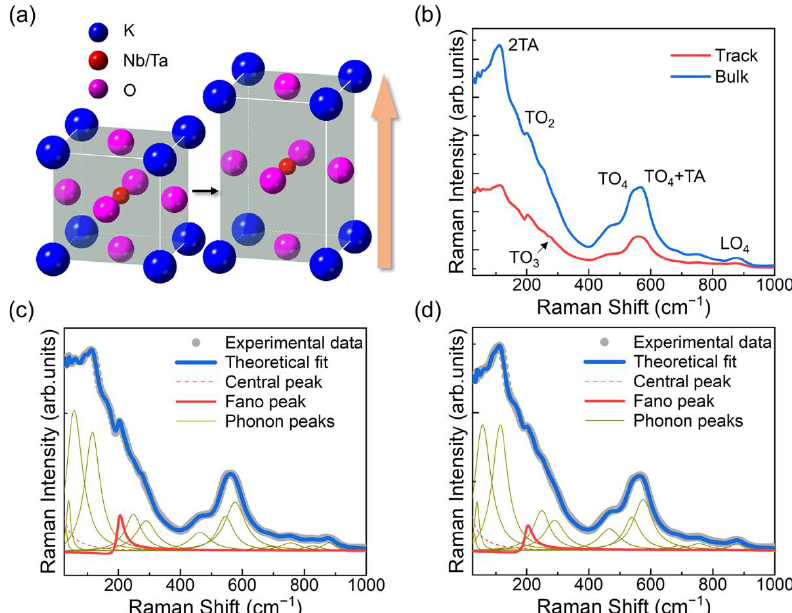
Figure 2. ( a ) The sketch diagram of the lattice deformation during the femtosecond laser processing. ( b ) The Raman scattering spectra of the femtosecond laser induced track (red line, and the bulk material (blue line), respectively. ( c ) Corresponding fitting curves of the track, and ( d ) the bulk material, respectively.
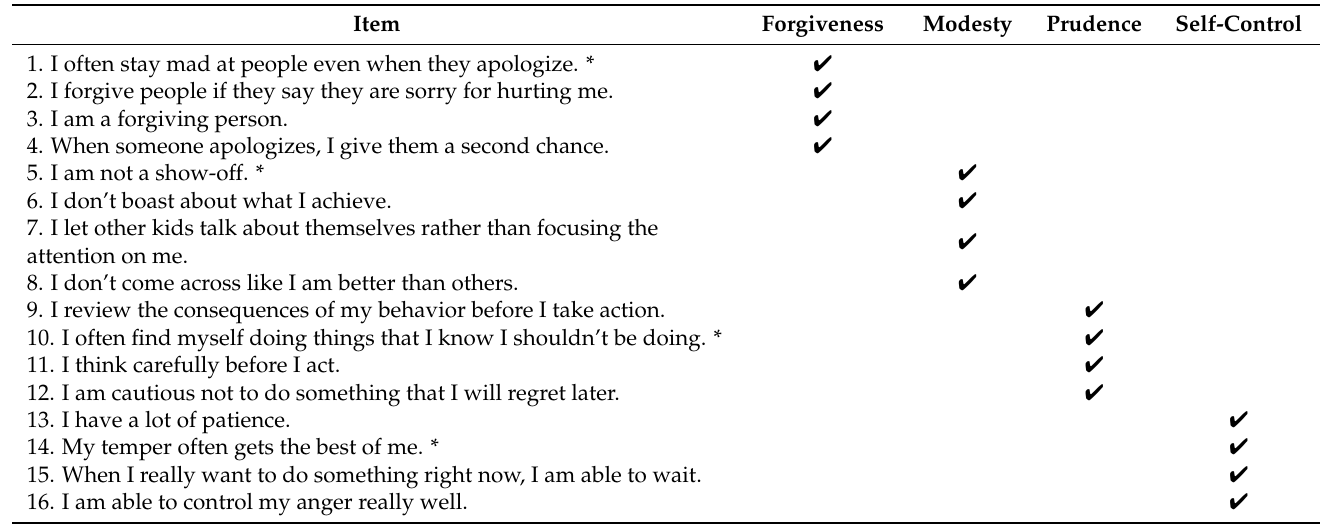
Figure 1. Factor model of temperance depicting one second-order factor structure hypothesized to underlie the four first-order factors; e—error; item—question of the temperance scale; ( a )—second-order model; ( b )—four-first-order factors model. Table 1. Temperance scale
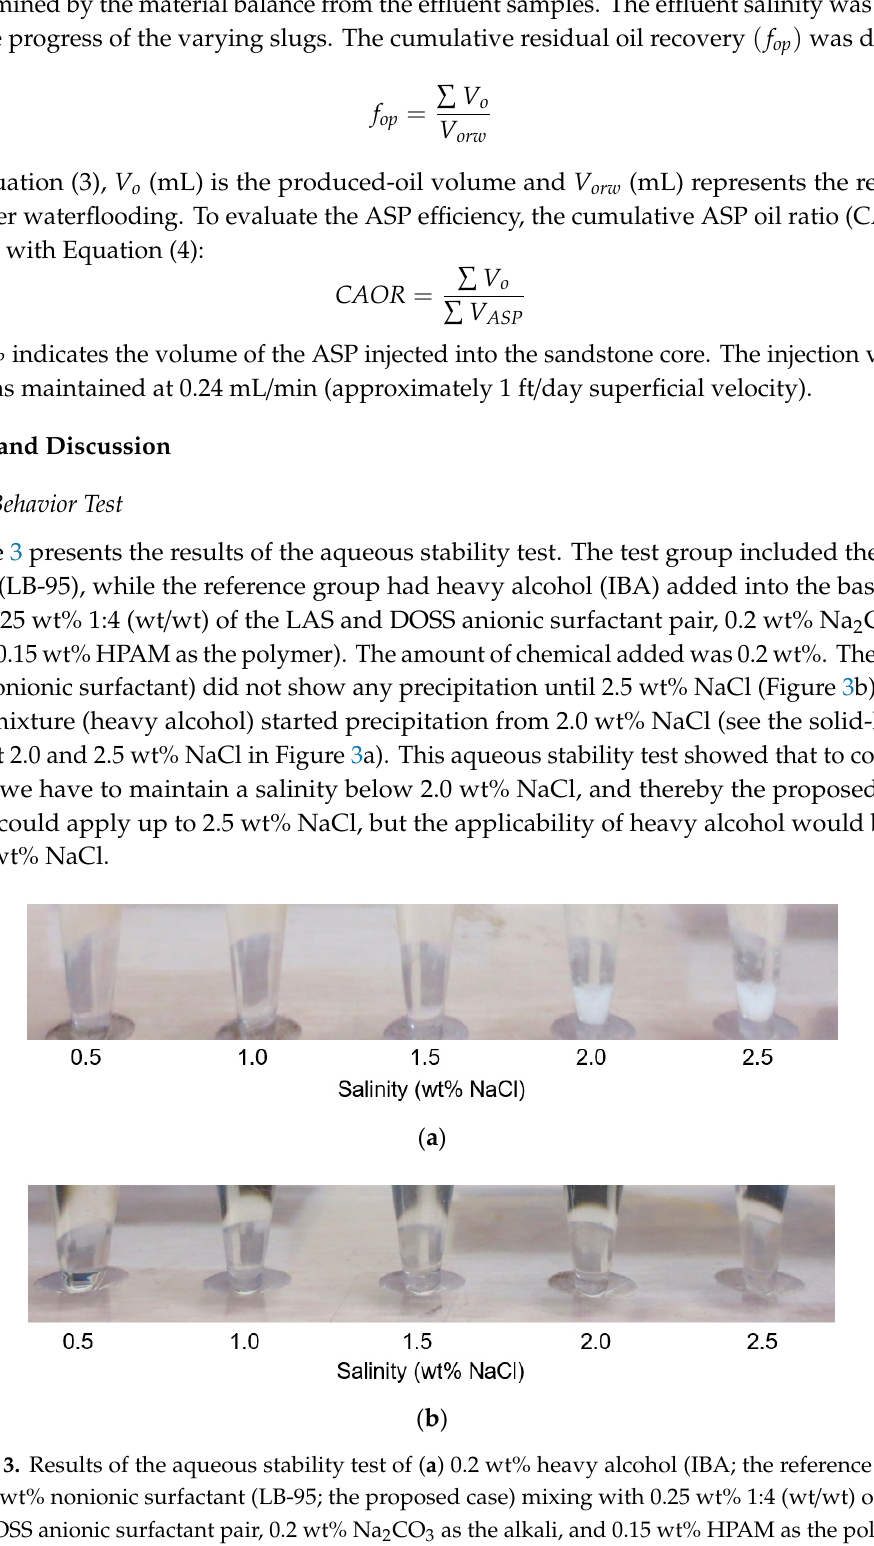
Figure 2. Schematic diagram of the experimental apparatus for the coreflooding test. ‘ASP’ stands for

...

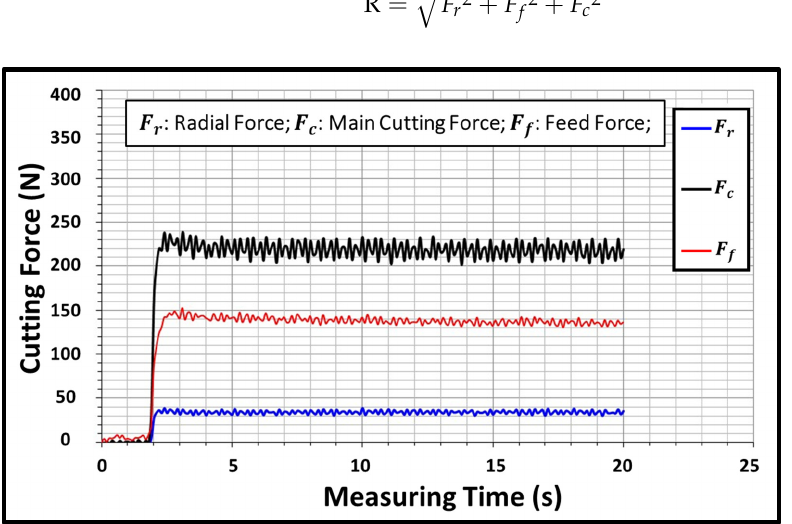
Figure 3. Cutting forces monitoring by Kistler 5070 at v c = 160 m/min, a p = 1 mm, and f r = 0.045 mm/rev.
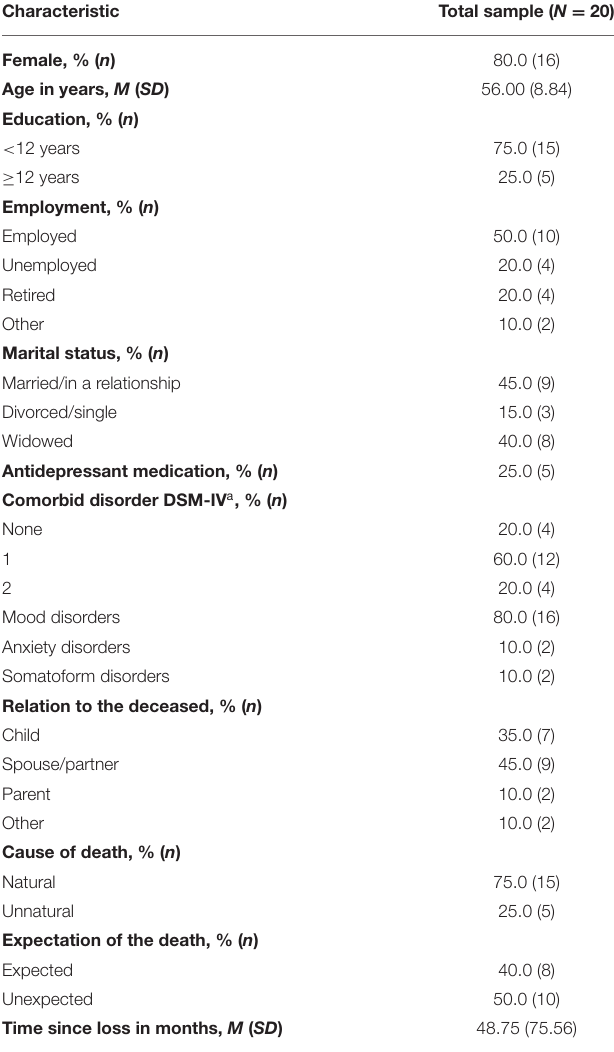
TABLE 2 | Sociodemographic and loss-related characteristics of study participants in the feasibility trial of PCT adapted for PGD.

YOUR TASK: In the listing above, find the line with "Figure 2. ( a" and output every line through the one with "Figure 2. Schematic", exactly, without the pictures.

RESULT:
Figure 2. ( a ) The sketch diagram of the lattice deformation during the femtosecond laser processing. ( b ) The Raman scattering spectra of the femtosecond laser induced track (red line, and the bulk material (blue line), respectively. ( c ) Corresponding fitting curves of the track, and ( d ) the bulk material, respectively.
Figure 1. Factor model of temperance depicting one second-order factor structure hypothesized to underlie the four first-order factors; e—error; item—question of the temperance scale; ( a )—second-order model; ( b )—four-first-order factors model. Table 1. Temperance scale
Figure 2. Schematic diagram of the experimental apparatus for the coreflooding test. ‘ASP’ stands for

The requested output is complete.